I have a thread that appends rows to self.output and a loop that runs until self.done is True (or the max execution time is reached).
Is there a more efficient way to do this other than using a while loop that constantly checks to see if it's done. The while loop causes the CPU to spike to 100% while it's running..
time.clock()
while True:
if len(self.output):
yield self.output.pop(0)
elif self.done or 15 < time.clock():
if 15 < time.clock():
yield "Maximum Execution Time Exceeded %s seconds" % time.clock()
break
Are your threads appending to self.output here, with your main task consuming them? If so, this is a tailor-made job for Queue.Queue. Your code should become something like:
import Queue
# Initialise queue as:
queue = Queue.Queue()
Finished = object() # Unique marker the producer will put in the queue when finished
# Consumer:
try:
while True:
next_item = self.queue.get(timeout=15)
if next_item is Finished: break
yield next_item
except Queue.Empty:
print "Timeout exceeded"
Your producer threads add items to the queue with queue.put(item)
[Edit] The original code has a race issue when checking self.done (for example multiple items may be appended to the queue before the flag is set, causing the code to bail out at the first one). Updated with a suggestion from ΤΖΩΤΖΙΟΥ - the producer thread should instead append a special token (Finished) to the queue to indicate it is complete.
Note: If you have multiple producer threads, you'll need a more general approach to detecting when they're all finished. You could accomplish this with the same strategy - each thread a Finished marker and the consumer terminates when it sees num_threads markers.
Use a semaphore; have the working thread release it when it's finished, and block your appending thread until the worker is finished with the semaphore.

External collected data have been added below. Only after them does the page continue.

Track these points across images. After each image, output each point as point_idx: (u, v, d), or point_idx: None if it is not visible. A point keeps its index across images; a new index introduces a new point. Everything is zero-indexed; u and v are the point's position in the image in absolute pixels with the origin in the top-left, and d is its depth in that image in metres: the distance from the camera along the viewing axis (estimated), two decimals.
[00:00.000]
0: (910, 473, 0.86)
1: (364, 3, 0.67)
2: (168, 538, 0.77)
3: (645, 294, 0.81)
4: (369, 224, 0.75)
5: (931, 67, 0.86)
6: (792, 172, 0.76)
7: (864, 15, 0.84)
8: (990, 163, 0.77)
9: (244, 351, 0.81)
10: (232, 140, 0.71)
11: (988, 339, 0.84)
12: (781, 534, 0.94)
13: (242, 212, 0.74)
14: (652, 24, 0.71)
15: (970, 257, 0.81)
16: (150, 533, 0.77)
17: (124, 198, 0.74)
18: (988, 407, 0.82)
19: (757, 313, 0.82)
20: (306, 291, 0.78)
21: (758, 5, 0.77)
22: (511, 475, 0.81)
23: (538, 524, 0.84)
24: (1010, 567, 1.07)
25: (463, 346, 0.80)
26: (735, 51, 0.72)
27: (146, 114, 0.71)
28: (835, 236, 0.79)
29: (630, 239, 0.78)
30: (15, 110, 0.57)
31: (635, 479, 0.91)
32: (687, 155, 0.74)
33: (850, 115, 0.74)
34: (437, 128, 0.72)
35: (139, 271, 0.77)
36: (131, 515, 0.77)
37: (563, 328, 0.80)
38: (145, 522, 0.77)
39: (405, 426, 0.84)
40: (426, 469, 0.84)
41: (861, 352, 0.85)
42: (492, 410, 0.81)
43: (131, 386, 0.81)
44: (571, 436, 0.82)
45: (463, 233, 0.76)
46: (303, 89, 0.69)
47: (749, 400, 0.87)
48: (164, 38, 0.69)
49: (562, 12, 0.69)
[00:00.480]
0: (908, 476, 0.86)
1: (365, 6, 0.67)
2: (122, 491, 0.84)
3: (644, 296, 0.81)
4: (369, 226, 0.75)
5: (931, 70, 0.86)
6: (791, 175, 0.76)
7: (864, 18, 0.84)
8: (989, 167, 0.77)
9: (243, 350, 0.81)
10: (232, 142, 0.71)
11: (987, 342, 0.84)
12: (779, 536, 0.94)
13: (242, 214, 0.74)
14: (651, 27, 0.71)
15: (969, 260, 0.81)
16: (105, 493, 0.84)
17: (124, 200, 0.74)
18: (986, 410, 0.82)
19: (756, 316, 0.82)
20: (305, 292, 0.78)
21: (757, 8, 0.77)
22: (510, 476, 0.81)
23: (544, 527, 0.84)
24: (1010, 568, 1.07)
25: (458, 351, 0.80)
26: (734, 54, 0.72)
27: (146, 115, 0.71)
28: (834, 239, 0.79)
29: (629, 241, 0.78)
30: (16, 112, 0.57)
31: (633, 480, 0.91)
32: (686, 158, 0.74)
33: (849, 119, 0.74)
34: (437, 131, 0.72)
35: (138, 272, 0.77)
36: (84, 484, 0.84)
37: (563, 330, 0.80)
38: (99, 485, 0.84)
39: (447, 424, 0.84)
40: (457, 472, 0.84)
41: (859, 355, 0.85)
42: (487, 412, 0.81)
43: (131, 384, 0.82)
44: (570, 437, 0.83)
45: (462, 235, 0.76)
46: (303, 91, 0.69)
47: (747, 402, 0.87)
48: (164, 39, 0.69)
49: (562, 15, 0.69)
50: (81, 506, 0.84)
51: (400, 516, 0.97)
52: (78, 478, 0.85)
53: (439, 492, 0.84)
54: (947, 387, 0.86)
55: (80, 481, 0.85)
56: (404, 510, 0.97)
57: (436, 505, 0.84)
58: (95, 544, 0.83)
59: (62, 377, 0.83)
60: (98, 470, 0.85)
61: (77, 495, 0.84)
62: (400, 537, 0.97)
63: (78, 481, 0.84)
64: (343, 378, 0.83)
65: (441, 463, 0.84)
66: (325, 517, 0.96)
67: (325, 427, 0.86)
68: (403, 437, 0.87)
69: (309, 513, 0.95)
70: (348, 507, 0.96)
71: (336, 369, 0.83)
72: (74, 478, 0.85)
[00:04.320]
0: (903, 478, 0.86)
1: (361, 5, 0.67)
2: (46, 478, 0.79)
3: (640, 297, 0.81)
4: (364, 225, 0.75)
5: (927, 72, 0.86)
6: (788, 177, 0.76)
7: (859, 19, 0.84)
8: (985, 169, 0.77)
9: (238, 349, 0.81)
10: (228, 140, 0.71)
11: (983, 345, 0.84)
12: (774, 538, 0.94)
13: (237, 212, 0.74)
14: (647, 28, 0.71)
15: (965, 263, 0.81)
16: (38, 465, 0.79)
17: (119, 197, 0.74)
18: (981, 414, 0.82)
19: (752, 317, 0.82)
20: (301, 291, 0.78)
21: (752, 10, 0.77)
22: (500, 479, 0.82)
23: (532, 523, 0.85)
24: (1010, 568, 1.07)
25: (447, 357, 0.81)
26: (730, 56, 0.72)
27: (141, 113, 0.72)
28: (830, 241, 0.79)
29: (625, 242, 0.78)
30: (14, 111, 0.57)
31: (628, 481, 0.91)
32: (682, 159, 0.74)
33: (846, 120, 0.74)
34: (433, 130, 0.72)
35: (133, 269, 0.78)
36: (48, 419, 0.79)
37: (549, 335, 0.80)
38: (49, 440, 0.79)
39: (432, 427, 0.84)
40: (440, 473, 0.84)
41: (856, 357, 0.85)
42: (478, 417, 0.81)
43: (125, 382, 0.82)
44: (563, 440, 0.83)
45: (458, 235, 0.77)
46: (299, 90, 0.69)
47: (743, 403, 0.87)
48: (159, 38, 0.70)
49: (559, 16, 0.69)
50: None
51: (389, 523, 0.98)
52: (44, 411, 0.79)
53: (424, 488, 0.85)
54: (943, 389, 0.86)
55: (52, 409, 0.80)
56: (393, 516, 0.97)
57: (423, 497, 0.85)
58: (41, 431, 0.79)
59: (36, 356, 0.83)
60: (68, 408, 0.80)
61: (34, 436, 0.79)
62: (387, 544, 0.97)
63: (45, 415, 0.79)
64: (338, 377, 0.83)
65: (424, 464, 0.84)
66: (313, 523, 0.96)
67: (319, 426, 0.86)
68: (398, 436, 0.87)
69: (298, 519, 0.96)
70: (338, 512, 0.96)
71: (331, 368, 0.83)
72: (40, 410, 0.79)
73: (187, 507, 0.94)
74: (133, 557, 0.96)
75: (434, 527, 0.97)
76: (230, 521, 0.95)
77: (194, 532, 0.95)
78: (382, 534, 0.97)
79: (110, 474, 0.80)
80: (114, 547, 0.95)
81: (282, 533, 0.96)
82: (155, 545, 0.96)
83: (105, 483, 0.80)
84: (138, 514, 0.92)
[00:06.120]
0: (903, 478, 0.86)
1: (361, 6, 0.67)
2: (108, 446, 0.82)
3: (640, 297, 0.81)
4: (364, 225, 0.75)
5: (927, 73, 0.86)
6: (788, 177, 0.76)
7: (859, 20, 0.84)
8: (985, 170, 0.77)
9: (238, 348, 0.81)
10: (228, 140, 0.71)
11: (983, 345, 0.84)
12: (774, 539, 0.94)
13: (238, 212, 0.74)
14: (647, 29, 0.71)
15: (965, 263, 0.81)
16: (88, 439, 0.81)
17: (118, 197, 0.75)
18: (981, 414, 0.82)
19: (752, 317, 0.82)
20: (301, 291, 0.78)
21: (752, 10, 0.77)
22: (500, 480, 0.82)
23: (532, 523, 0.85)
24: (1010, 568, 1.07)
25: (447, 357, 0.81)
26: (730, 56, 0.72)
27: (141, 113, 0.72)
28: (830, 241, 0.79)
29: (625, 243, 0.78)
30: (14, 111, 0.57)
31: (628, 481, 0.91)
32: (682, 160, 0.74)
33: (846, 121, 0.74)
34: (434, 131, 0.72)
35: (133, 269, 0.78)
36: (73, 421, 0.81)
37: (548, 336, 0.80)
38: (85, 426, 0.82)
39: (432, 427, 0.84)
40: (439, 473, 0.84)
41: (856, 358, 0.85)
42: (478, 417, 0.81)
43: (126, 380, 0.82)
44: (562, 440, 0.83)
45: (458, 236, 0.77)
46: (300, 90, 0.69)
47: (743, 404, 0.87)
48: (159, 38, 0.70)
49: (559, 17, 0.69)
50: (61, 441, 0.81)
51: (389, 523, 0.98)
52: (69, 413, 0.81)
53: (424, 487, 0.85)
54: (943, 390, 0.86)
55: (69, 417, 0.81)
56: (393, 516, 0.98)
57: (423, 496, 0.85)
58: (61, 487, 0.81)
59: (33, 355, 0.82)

ie. in the worker, do something like self.done = threading.Semaphore() at the beginning of work, and self.done.release() when finished. In the code you noted above, instead of the busy loop, simply do self.done.acquire(); when the worker thread is finished, control will return.
Edit: I'm afraid I don't address your needed timeout value, though; this issue describes the need for a semaphore timeout in the standard library.
Use time.sleep(seconds) to create a brief pause after each iteration of the while loop to relinquish the cpu. You will have to set the time you sleep during each iteration based on how important it is that you catch the job quickly after it's complete.
Example:
time.clock()
while True:
if len(self.output):
yield self.output.pop(0)
elif self.done or 15 < time.clock():
if 15 < time.clock():
yield "Maximum Execution Time Exceeded %s seconds" % time.clock()
break
time.sleep(0.01) # sleep for 10 milliseconds
use mutex module or event/semaphore
You have to use a synchronization primitive here. Look here: http://docs.python.org/library/threading.html.
Event objects seem very simple and should solve your problem. You can also use a condition object or a semaphore.
I don't post an example because I've never used Event objects, and the alternatives are probably less simple.
Edit: I'm not really sure I understood your problem. If a thread can wait until some condition is statisfied, use synchronization. Otherwise the sleep() solution that someone posted will about taking too much CPU time.